If a duty was to be placed on arbitrators to have regard to suspicions of corruption, how would that duty operate in practice, if no allegation of corruption was raised by the parties to the arbitration?

 

  1. We recommend that an arbitrator’s role in safeguarding the integrity of arbitration involving states should include the following:

(a)       A duty on the arbitrator to raise suspicions of corruption with the parties and engage in a “red flags” analysis where the issue has a bearing on the resolution of the dispute;

(b)       A duty on the arbitrator to publish their ruling in circumstances where they decide they cannot render an enforceable award for reasons of corruption; and

(c)        A power for the arbitrator to disclose any suspicions of corruption to an appropriate law enforcement authority, with immunity from any liability for breaching confidentiality.

 

Duty to raise suspicions of corruption and engage in a “red flag” analysis

 

  1. First, arbitrators should not only be permitted but also required to raise suspicions of corruption with the parties and adopt a “red flags” approach to assessing the evidence. The “red flags” approach, which uses key indicators to detect illicit activity, finds strong support in several soft-law guides including the “Corruption and Money Laundering in International Arbitration Toolkit” developed by the Basel Institute on Governance[24] and the “Guidelines on Agents, Intermediaries and Other Parties” produced by the International Chamber of Commerce.[25]

 

  1. There are many examples of arbitrators following a “red flags” approach. In Metal-Tech Ltd v Republic of Uzbekistan, for example, the arbitrators set out the list of “Key Red Flags” identified by Lord Woolf in his 2008 report on “Business Ethics, Global Companies and the Defence Industry: Ethical Business Conduct in BAE Systems Plc,[26] observing that many of those indicators were present on the facts of the case before them.[27]

 

  1. Although the “red flags” approach is widely recognised – including in the context of arbitration proceedings – as a way to identify corruption and money laundering, arbitrators do not currently have a duty to adopt this approach with the result that it is left to their discretion. To ensure greater clarity and consistency in the approach taken by arbitrators, we recommend that the Arbitration Bill impose this as a duty on arbitrators in arbitrations seated in England.
════
▶ **GIVEN REQUEST A**: In the extract on arbitrators and corruption, which case is given as an example of arbitrators setting out Lord Woolf's list of "Key Red Flags"?
▶ **GIVEN REQUEST B**: Carry on the extract on arbitrators and corruption from the point where it stops, in the same style.

▶ **DATASET**:
════
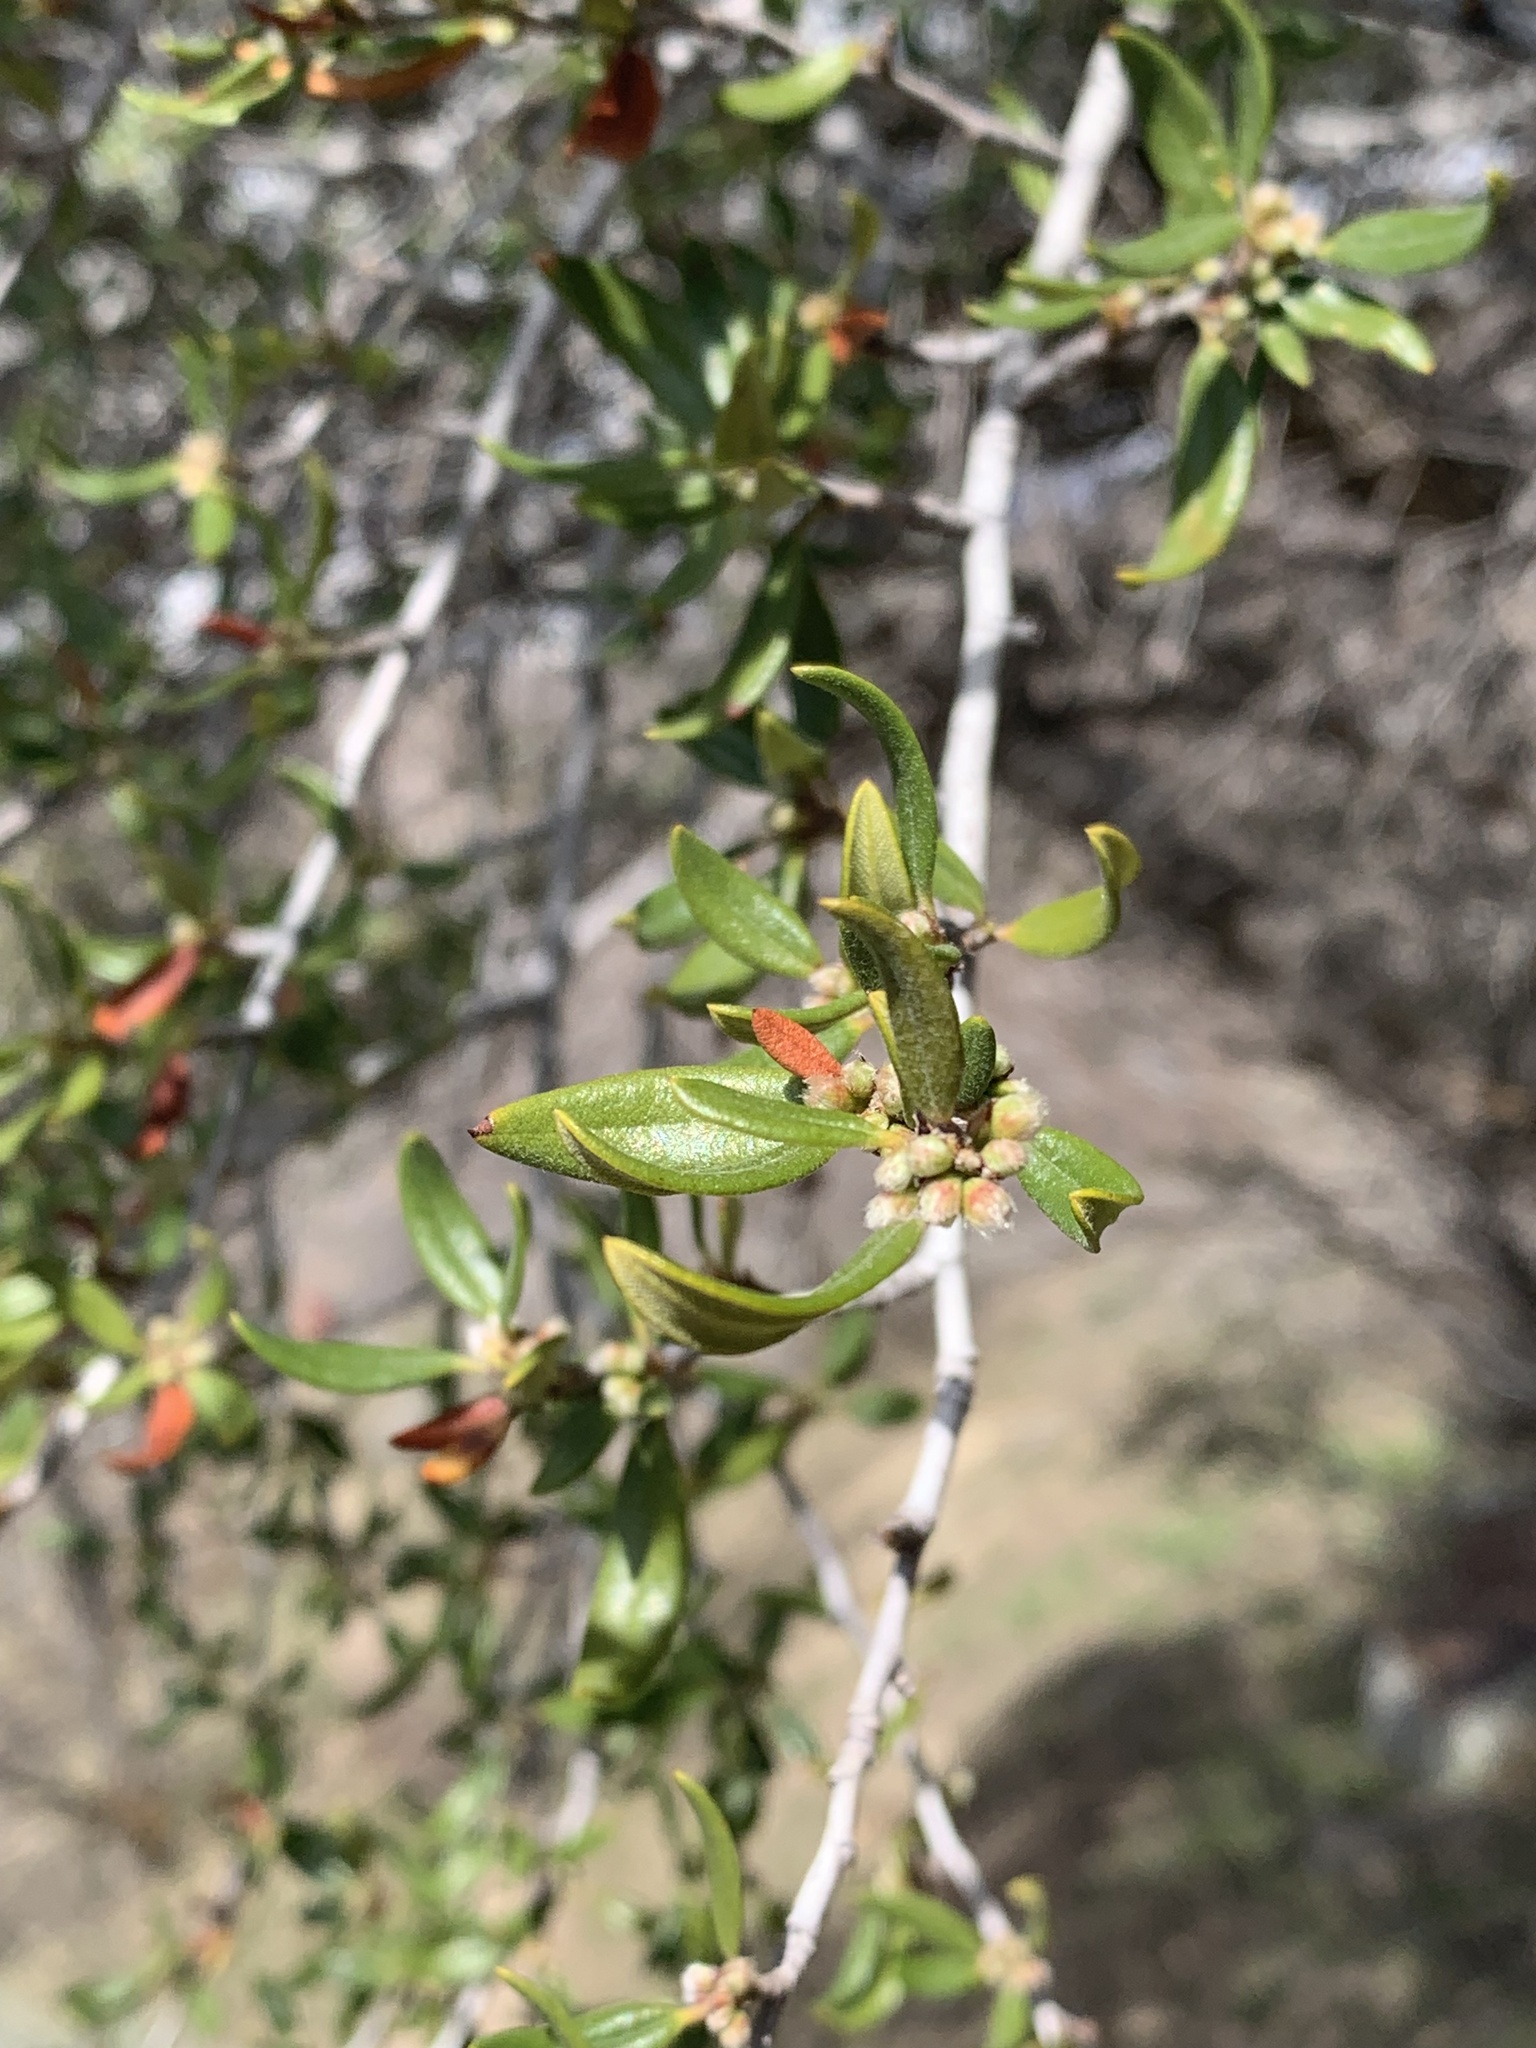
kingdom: Plantae
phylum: Tracheophyta
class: Magnoliopsida
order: Rosales
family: Rosaceae
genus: Cercocarpus
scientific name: Cercocarpus ledifolius
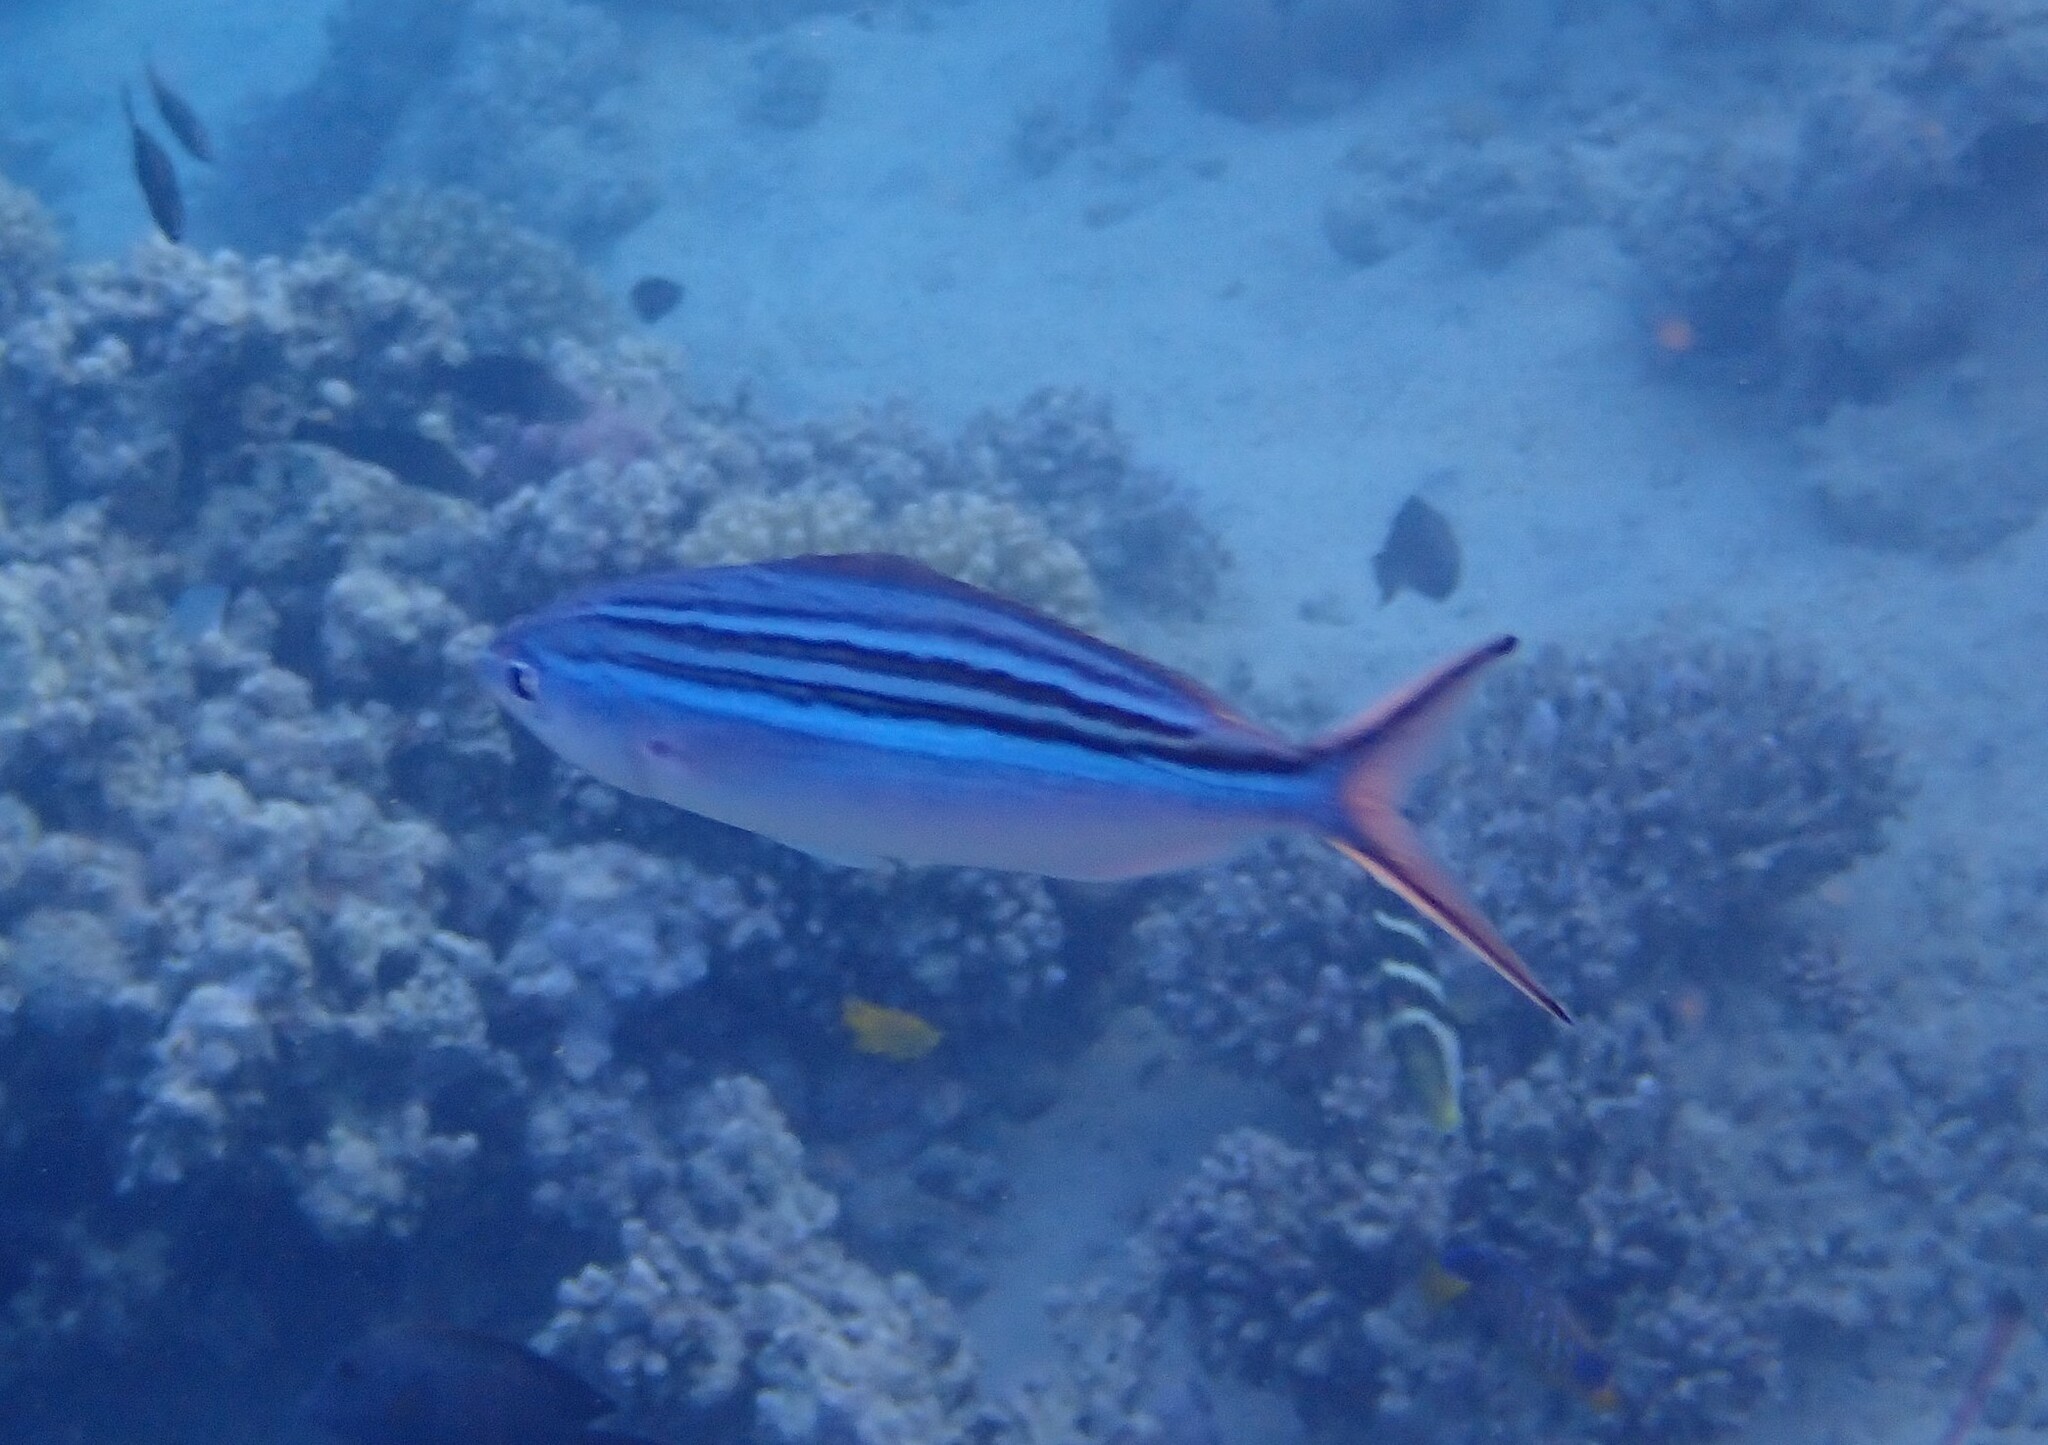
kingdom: Animalia
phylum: Chordata
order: Perciformes
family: Caesionidae
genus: Caesio
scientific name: Caesio striata
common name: Striated fusilier
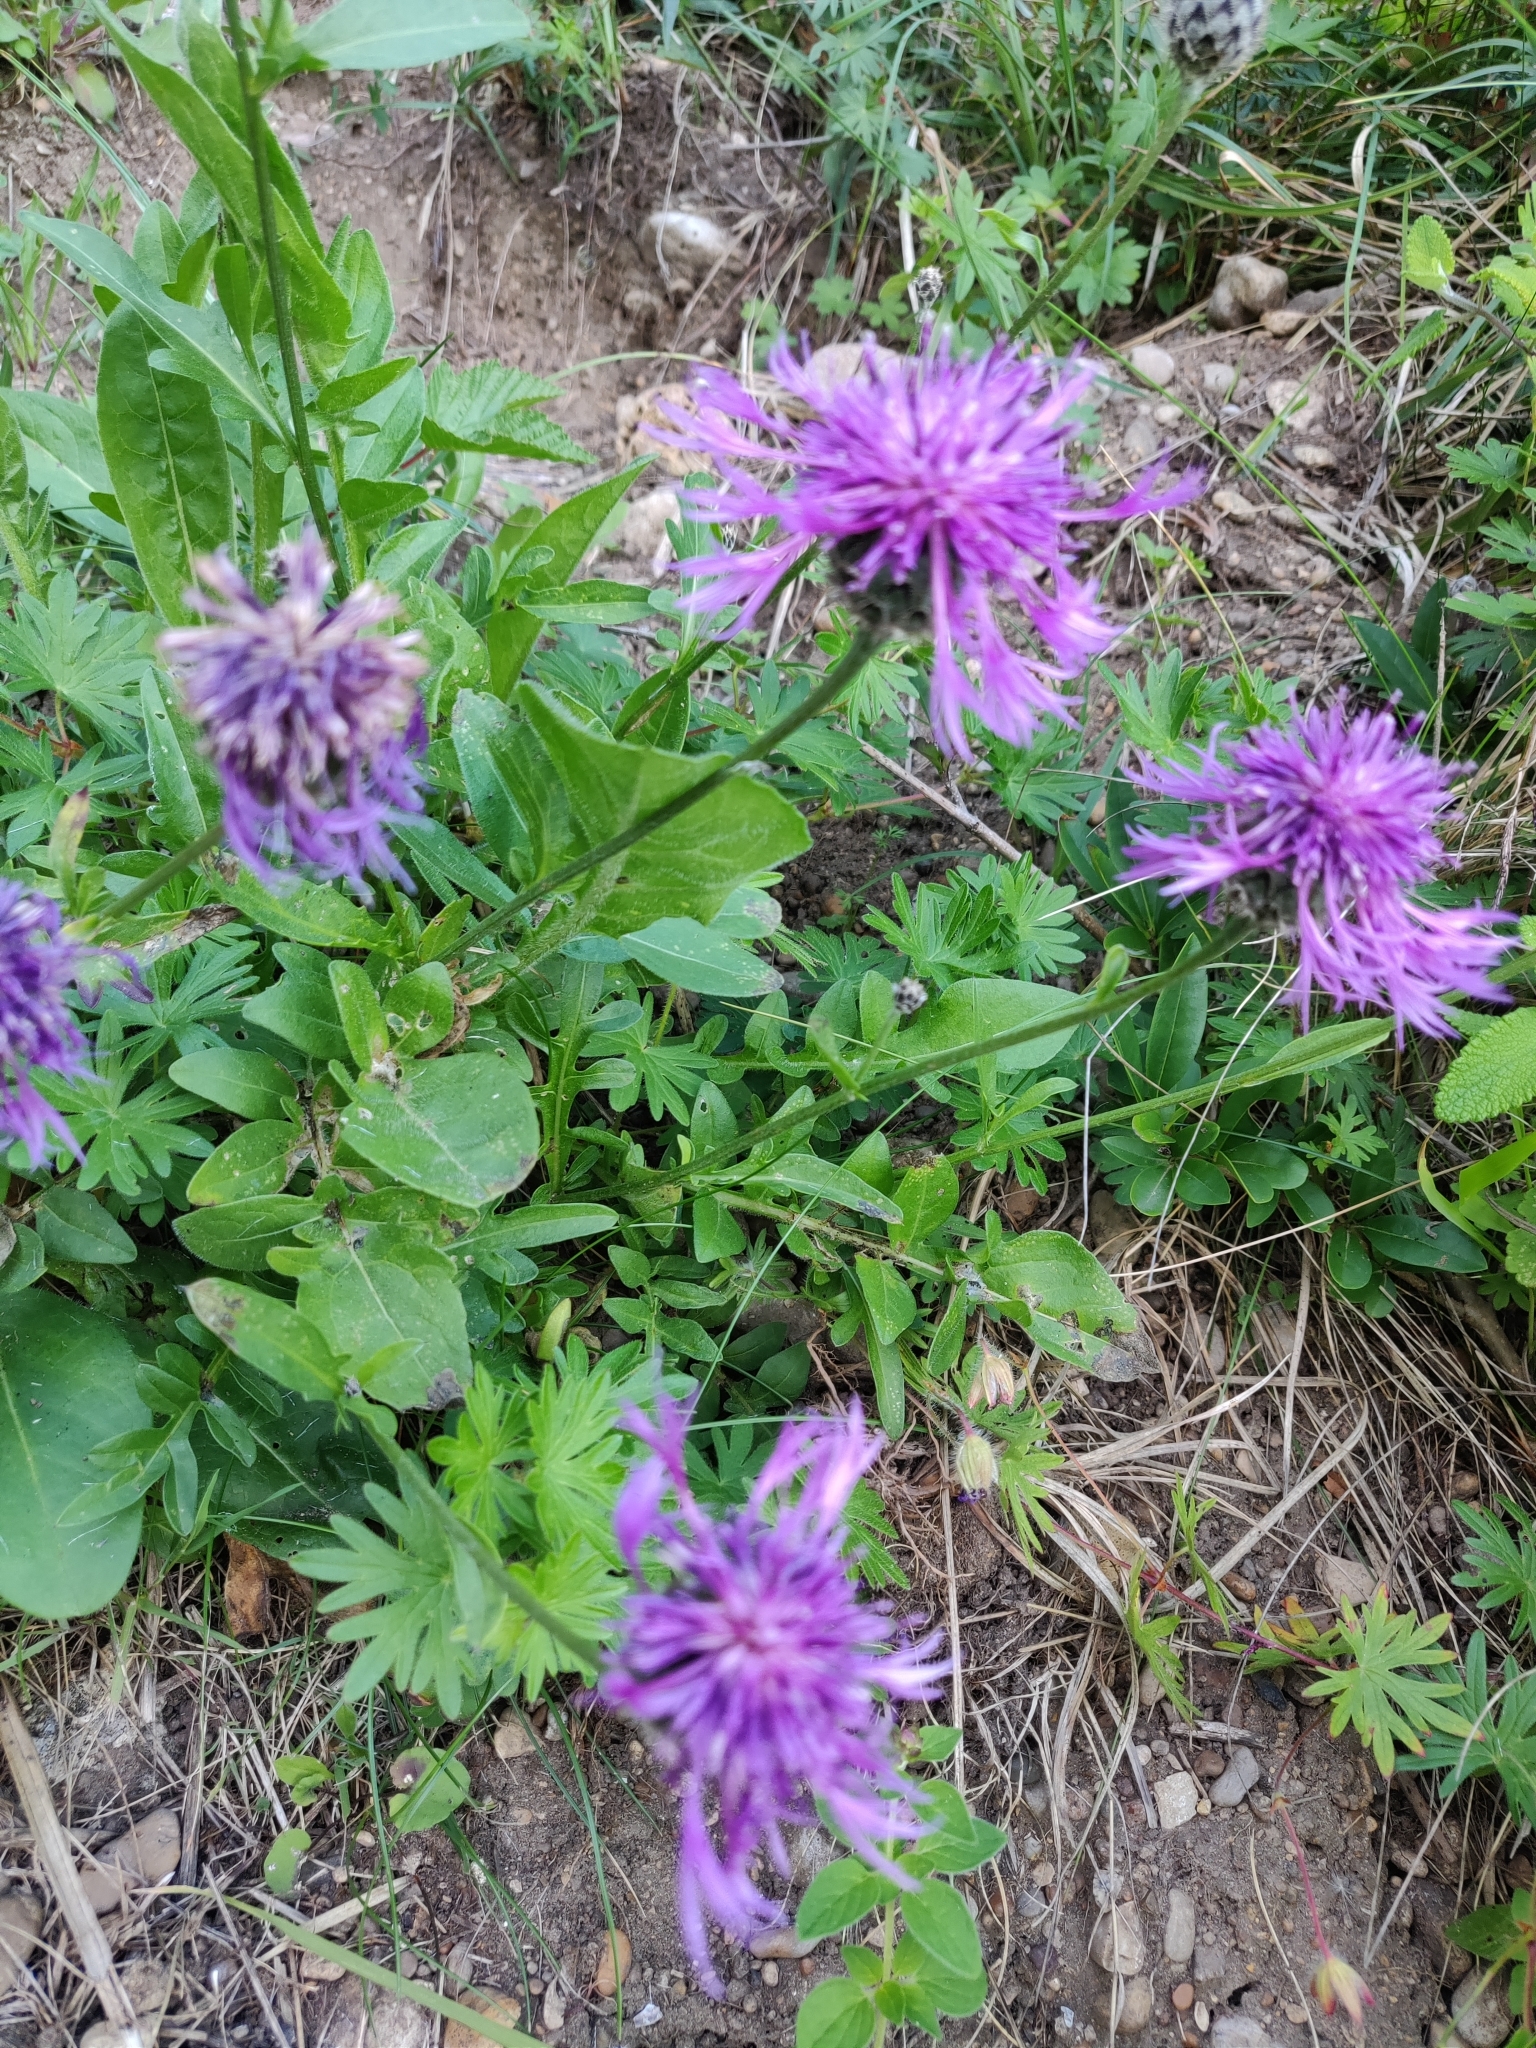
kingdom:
════
▶ **TASK RESULT A**: Metal-Tech Ltd v Republic of Uzbekistan.

▶ **TASK RESULT B**:
 

Duty to publish decisions where an enforceable award cannot be rendered for reasons of corruption

 

  1. If an arbitrator finds that they are unable to deliver an enforceable award because of corruption, we recommend that this ruling (including the reasons for it) should be published. As we pointed out in our previous evidence to the Committee, there is heightened public interest in arbitration proceedings involving states where there are allegations or suspicions of corruption. Where the arbitrator finds that these allegations or suspicions are well founded, to the extent that an award would be contrary to public policy, there is an even greater public interest in this decision.

 

  1. In some arbitrations, the award would have been published in the ordinary course but our proposed duty on arbitrators would require publication of the ruling in all instances where an award cannot be rendered for reasons of corruption. In this way, the Arbitration Bill would clarify that the public interest in transparency outweighs the parties’ preference for confidentiality where an arbitral award has been sought which would violate public policy.

 

  1. Ensuring greater visibility of these significant decisions involving states is in keeping with the global push for more transparency in arbitral awards. For example, the ICC announced new requirements in November 2023 for the publication of arbitral awards and documents to comply with the Brazilian Arbitration Act, which mandates publicity of arbitration proceedings administered by the São Paulo office of the ICC Court Secretariat involving Brazilian public entities.[28]

 

Power to disclose suspicions of corruption to an appropriate law enforcement agency

 

  1. This proposed duty on arbitrators to publish their ruling would only be triggered where the arbitrator concludes that corruption would render an award contrary to public policy. However, there may be cases where an arbitrator’s suspicions (based on the evidence before the tribunal) do not reach the evidential threshold to render an award against public policy. As a result, the award would not necessarily be published and the arbitrator’s identification and analysis of “red flags” would not become public.

 

  1. For this reason, we recommend that the Arbitration Bill empower an arbitrator to disclose suspicions of corruption to an appropriate law enforcement agency within the jurisdiction of the seat of the arbitration. This referral would be confidential, even to the parties, and would operate in a similar manner to the process by which individuals in the regulated sector file a Suspicious Activity Report (SAR) to the Financial Intelligence Unit at the National Crime Agency.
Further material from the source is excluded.